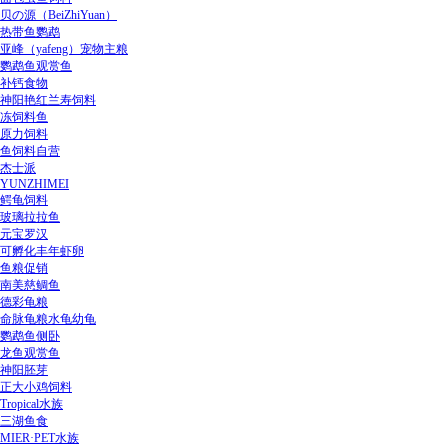
贝の源（BeiZhiYuan）
热带鱼鹦鹉
亚峰（yafeng）宠物主粮
鹦鹉鱼观赏鱼
补钙食物
神阳艳红兰寿饲料
冻饲料鱼
原力饲料
鱼饲料自营
杰士派
YUNZHIMEI
鳄龟饲料
玻璃拉拉鱼
元宝罗汉
可孵化丰年虾卵
鱼粮促销
南美慈鲷鱼
德彩龟粮
命脉龟粮水龟幼龟
鹦鹉鱼侧卧
龙鱼观赏鱼
神阳胚芽
正大小鸡饲料
Tropical水族
三湖鱼食
MIER·PET水族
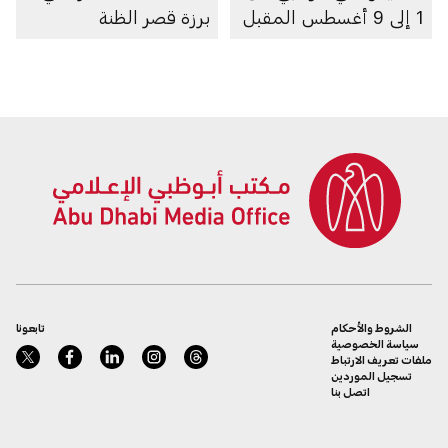
1 إلى 9 أغسطس المقبل
برزة قصر الظنة
الشروط والأحكام
تابعونا
سياسة الخصوصية
ملفات تعريف الارتباط
تسجيل الموردين
اتصل بنا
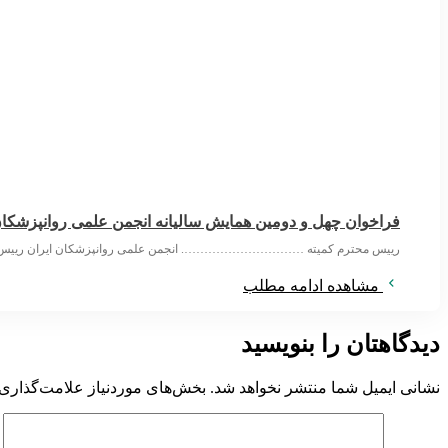
فراخوان چهل و دومین همایش سالیانه انجمن علمی روانپزشکان
رییس محترم کمیته …………………………. انجمن علمی روانپزشکان ایران ریی
مشاهده ادامه مطلب
دیدگاهتان را بنویسید
نشانی ایمیل شما منتشر نخواهد شد.
بخش‌های موردنیاز علامت‌گذاری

-----

▶ **Description of the task**
Retype the lines from the one containing "فراخوان چهل و" through the last line of the records. Leave out everything else.

▶ **Solution**
فراخوان چهل و دومین همایش سالیانه انجمن علمی روانپزشکان
رییس محترم کمیته …………………………. انجمن علمی روانپزشکان ایران ریی
مشاهده ادامه مطلب
دیدگاهتان را بنویسید
نشانی ایمیل شما منتشر نخواهد شد.
بخش‌های موردنیاز علامت‌گذاری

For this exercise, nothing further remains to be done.